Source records
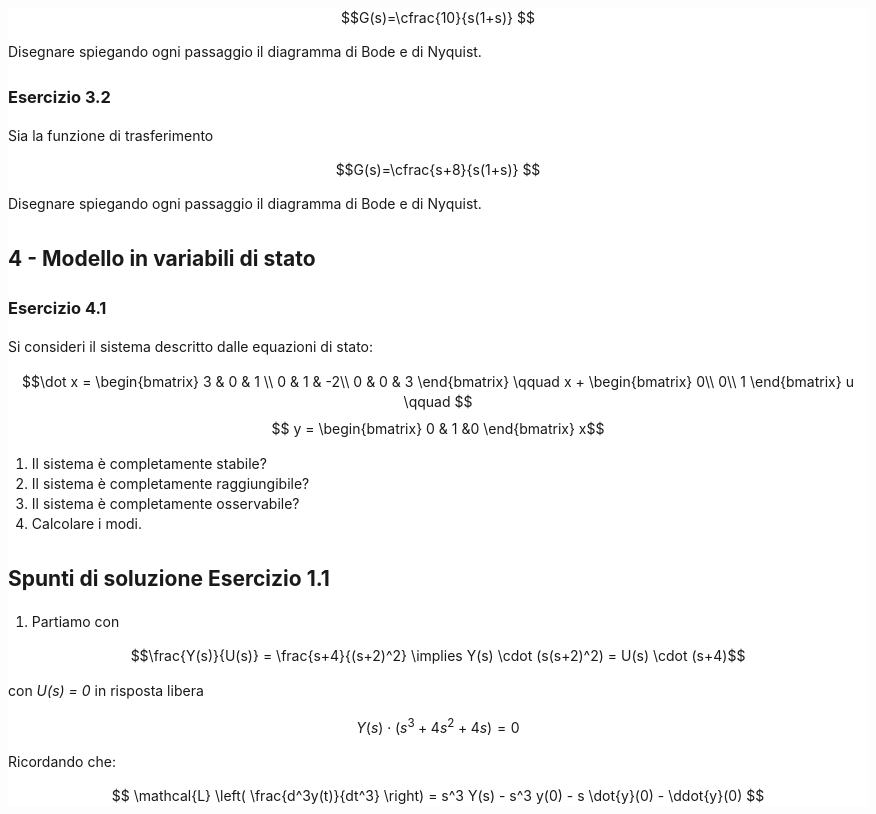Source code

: $$G(s)=\cfrac{10}{s(1+s)}
$$

Disegnare spiegando ogni passaggio il diagramma di Bode e di Nyquist.

### Esercizio 3.2
Sia la funzione di trasferimento

$$G(s)=\cfrac{s+8}{s(1+s)}
$$

Disegnare spiegando ogni passaggio il diagramma di Bode e di Nyquist.

## 4 - Modello in variabili di stato
### Esercizio 4.1
Si consideri il sistema descritto dalle equazioni di stato:

$$\dot x = \begin{bmatrix}
3 & 0 & 1 \\
0 & 1 & -2\\
0 & 0 & 3 
\end{bmatrix}
\qquad
x + \begin{bmatrix}
0\\
0\\
1
\end{bmatrix} u
\qquad  $$
$$
y = \begin{bmatrix}
0 & 1 &0 
\end{bmatrix} x$$

1. Il sistema è completamente stabile?
2. Il sistema è completamente raggiungibile?
3. Il sistema è completamente osservabile?
4. Calcolare i modi.

## Spunti di soluzione Esercizio 1.1

1. Partiamo con
 
 $$\frac{Y(s)}{U(s)} = \frac{s+4}{(s+2)^2} \implies Y(s) \cdot (s(s+2)^2) = U(s) \cdot (s+4)$$

  con *U(s) = 0* in risposta libera

$$Y(s) \cdot (s^3 + 4s^2 + 4s) = 0$$


Ricordando che:

$$
\mathcal{L} \left( \frac{d^3y(t)}{dt^3} \right) = s^3 Y(s) - s^3 y(0) - s \dot{y}(0) - \ddot{y}(0)
$$
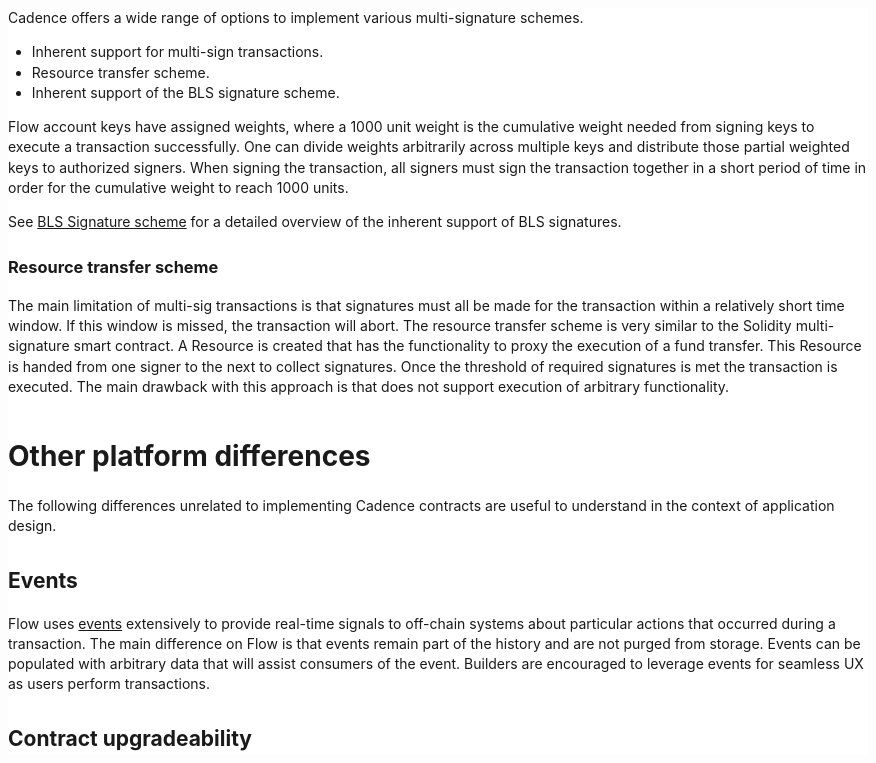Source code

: Cadence offers a wide range of options to implement various multi-signature schemes.

* Inherent support for multi-sign transactions.
* Resource transfer scheme.
* Inherent support of the BLS signature scheme.

Flow account keys have assigned weights, where a 1000 unit weight is the cumulative weight needed from signing keys to
execute a transaction successfully. One can divide weights arbitrarily across multiple keys and distribute those partial
weighted keys to authorized signers. When signing the transaction, all signers must sign the transaction together in a
short period of time in order for the cumulative weight to reach 1000 units.

See [BLS Signature scheme](/docs/language/crypto#bls-multi-signature) for a detailed overview of the inherent support of
BLS signatures.

### Resource transfer scheme[​](#resource-transfer-scheme "Direct link to Resource transfer scheme")

The main limitation of multi-sig transactions is that signatures must all be made for the transaction within a
relatively short time window. If this window is missed, the transaction will abort. The resource transfer scheme is very
similar to the Solidity multi-signature smart contract. A Resource is created that has the functionality to proxy the
execution of a fund transfer. This Resource is handed from one signer to the next to collect signatures. Once the
threshold of required signatures is met the transaction is executed. The main drawback with this approach is that does
not support execution of arbitrary functionality.

# Other platform differences

The following differences unrelated to implementing Cadence contracts are useful to understand in the context of
application design.

## Events[​](#events "Direct link to Events")

Flow uses [events](/docs/language/events) extensively to provide real-time signals to off-chain systems about particular
actions that occurred during a transaction. The main difference on Flow is that events remain part of the history and
are not purged from storage. Events can be populated with arbitrary data that will assist consumers of the event.
Builders are encouraged to leverage events for seamless UX as users perform transactions.

## Contract upgradeability[​](#contract-upgradeability "Direct link to Contract upgradeability")
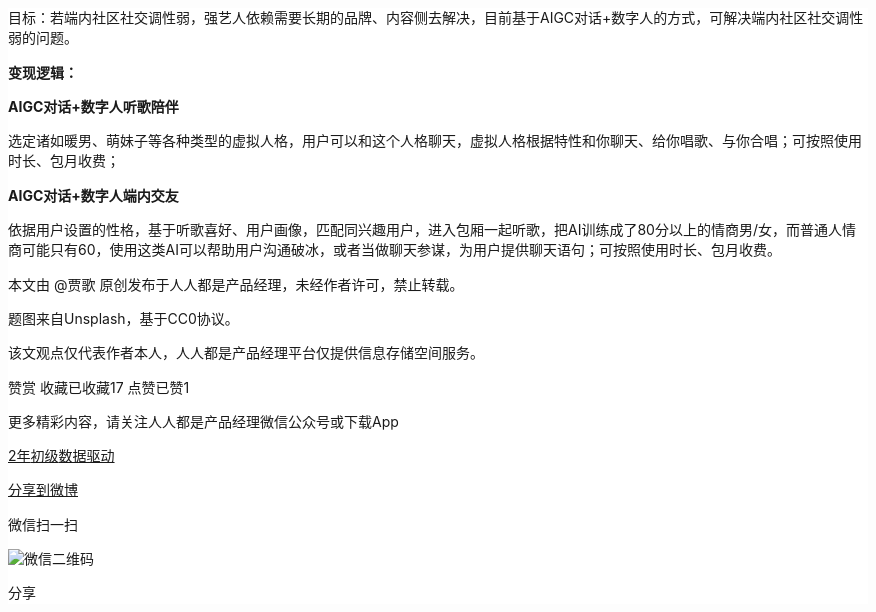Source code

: 目标：若端内社区社交调性弱，强艺人依赖需要长期的品牌、内容侧去解决，目前基于AIGC对话+数字人的方式，可解决端内社区社交调性弱的问题。

**变现逻辑：**

**AIGC对话+数字人听歌陪伴**

选定诸如暖男、萌妹子等各种类型的虚拟人格，用户可以和这个人格聊天，虚拟人格根据特性和你聊天、给你唱歌、与你合唱；可按照使用时长、包月收费；

**AIGC对话+数字人端内交友**

依据用户设置的性格，基于听歌喜好、用户画像，匹配同兴趣用户，进入包厢一起听歌，把AI训练成了80分以上的情商男/女，而普通人情商可能只有60，使用这类AI可以帮助用户沟通破冰，或者当做聊天参谋，为用户提供聊天语句；可按照使用时长、包月收费。

本文由 @贾歌 原创发布于人人都是产品经理，未经作者许可，禁止转载。

题图来自Unsplash，基于CC0协议。

该文观点仅代表作者本人，人人都是产品经理平台仅提供信息存储空间服务。

赞赏 收藏已收藏17 点赞已赞1

更多精彩内容，请关注人人都是产品经理微信公众号或下载App

[2年](https://www.woshipm.com/tag/2%e5%b9%b4)[初级](https://www.woshipm.com/tag/%e5%88%9d%e7%ba%a7)[数据驱动](https://www.woshipm.com/tag/%e6%95%b0%e6%8d%ae%e9%a9%b1%e5%8a%a8)

[分享到微博](https://service.weibo.com/share/share.php?appkey=2775287854&title=用户运营的传统数据驱动方式与AIGC驱动方式&url=https://www.woshipm.com/data-analysis/5793239.html&pic=https://image.woshipm.com/2023/05/06/c97c6b68-ec00-11ed-adbb-00163e0b5ff3.jpg)

微信扫一扫

![微信二维码](https://api.pwmqr.com/qrcode/create/?url=https://www.woshipm.com/data-analysis/5793239.html)

分享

WHAT YOU SHOULD DO: Reproduce the items from their very start up to and including the line that contains "4. Calcolare i modi.", omitting the pictures.

OUTPUT:
Source code

: $$G(s)=\cfrac{10}{s(1+s)}
$$

Disegnare spiegando ogni passaggio il diagramma di Bode e di Nyquist.

### Esercizio 3.2
Sia la funzione di trasferimento

$$G(s)=\cfrac{s+8}{s(1+s)}
$$

Disegnare spiegando ogni passaggio il diagramma di Bode e di Nyquist.

## 4 - Modello in variabili di stato
### Esercizio 4.1
Si consideri il sistema descritto dalle equazioni di stato:

$$\dot x = \begin{bmatrix}
3 & 0 & 1 \\
0 & 1 & -2\\
0 & 0 & 3 
\end{bmatrix}
\qquad
x + \begin{bmatrix}
0\\
0\\
1
\end{bmatrix} u
\qquad  $$
$$
y = \begin{bmatrix}
0 & 1 &0 
\end{bmatrix} x$$

1. Il sistema è completamente stabile?
2. Il sistema è completamente raggiungibile?
3. Il sistema è completamente osservabile?
4. Calcolare i modi.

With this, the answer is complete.